When the line containing "لمنظمة الصحة العالمية يزوران" is found in the data below, copy it and each line after it through the line containing "ومستشفى الرضوان الخيري", exactly and with no others.

********

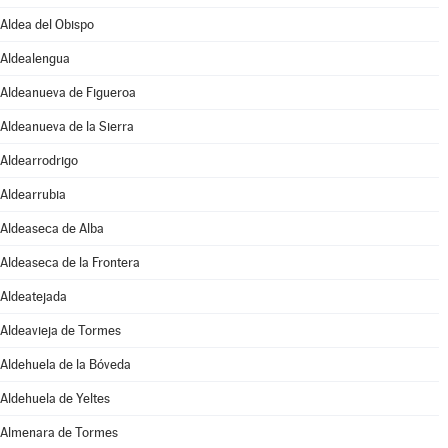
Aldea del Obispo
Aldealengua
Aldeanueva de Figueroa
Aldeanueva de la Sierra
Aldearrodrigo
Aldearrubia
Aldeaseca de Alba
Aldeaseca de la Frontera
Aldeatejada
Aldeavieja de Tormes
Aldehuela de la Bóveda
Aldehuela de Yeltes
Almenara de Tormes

********

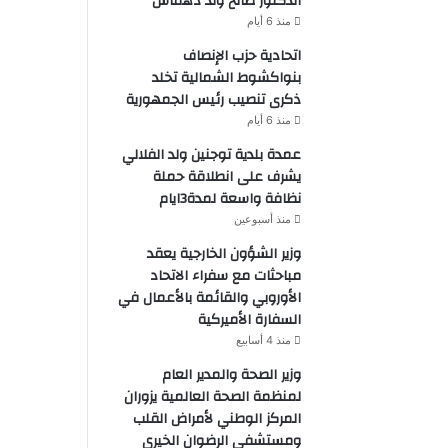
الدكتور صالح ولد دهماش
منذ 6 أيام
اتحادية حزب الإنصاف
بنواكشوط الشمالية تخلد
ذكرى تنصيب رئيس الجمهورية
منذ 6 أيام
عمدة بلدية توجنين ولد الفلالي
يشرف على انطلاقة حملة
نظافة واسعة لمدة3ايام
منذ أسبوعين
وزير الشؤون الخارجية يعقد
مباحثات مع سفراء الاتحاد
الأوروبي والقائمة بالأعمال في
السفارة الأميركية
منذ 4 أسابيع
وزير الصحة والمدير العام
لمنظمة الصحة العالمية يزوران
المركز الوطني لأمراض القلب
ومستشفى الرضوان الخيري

********

Solution to the problem >>
لمنظمة الصحة العالمية يزوران
المركز الوطني لأمراض القلب
ومستشفى الرضوان الخيري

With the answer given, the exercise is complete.